**Task brief:** Please say how many lines in the records below contain the word "four". Give only the number.

**Given entries:**
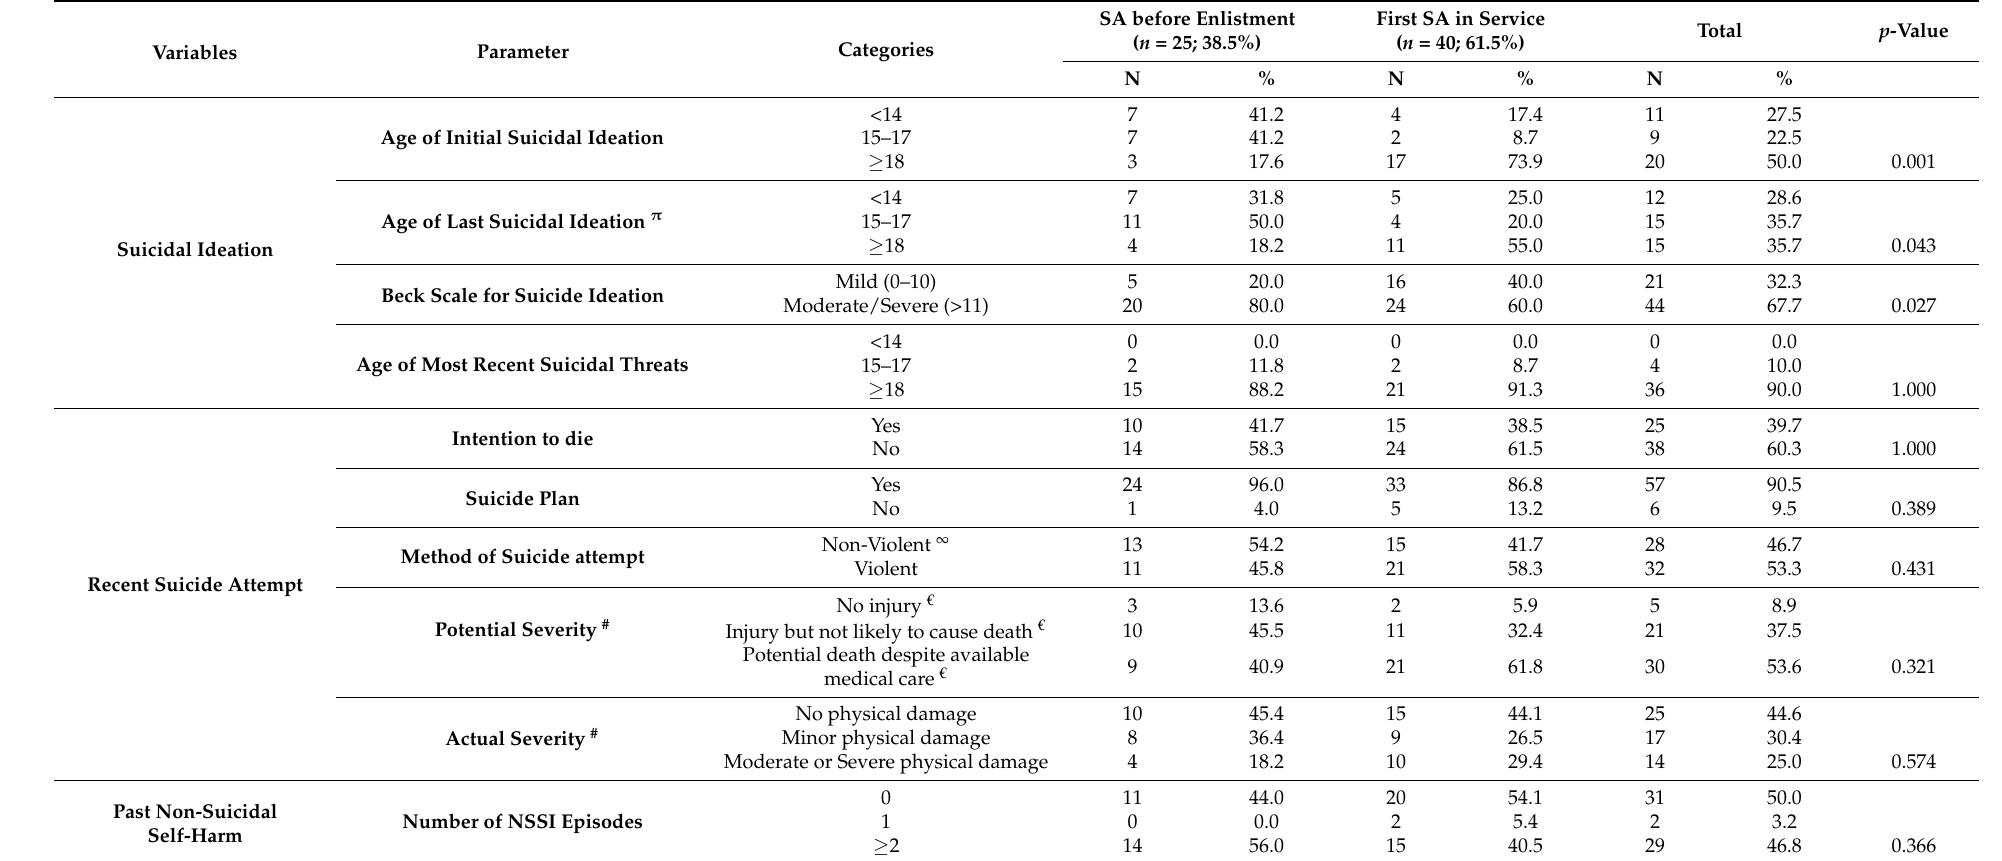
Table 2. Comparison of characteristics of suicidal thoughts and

...

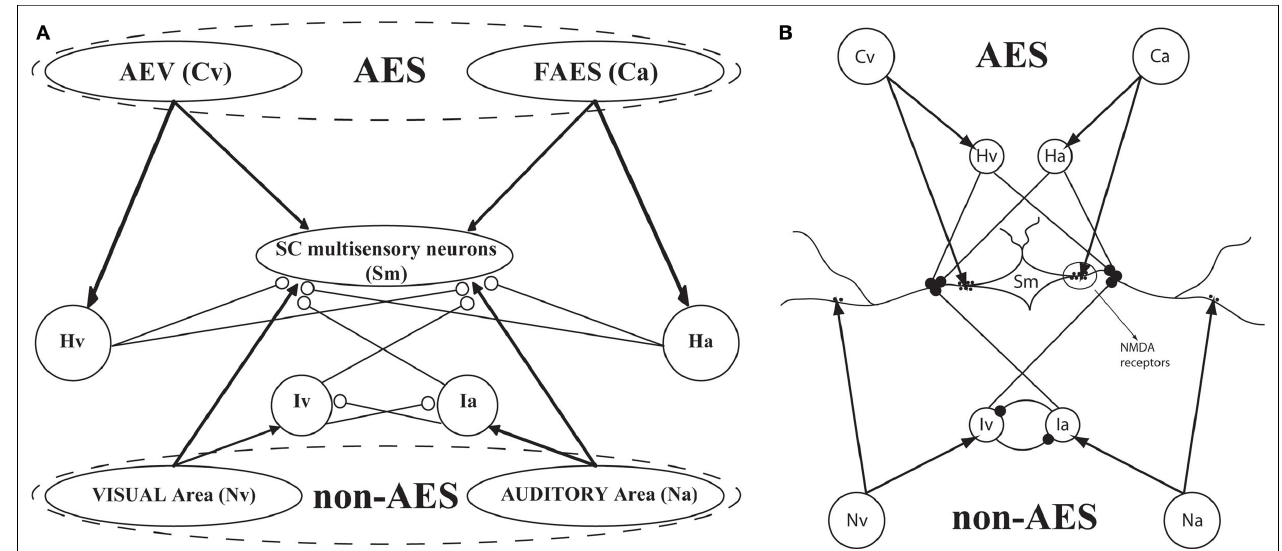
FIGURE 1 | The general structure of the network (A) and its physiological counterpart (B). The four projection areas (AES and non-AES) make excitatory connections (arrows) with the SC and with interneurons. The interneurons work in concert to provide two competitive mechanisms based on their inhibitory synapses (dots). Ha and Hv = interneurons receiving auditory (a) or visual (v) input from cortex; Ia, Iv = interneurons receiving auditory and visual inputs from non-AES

---

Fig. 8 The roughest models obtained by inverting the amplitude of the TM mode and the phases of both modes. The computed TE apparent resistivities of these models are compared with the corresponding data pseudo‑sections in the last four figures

**Solved problem:** 2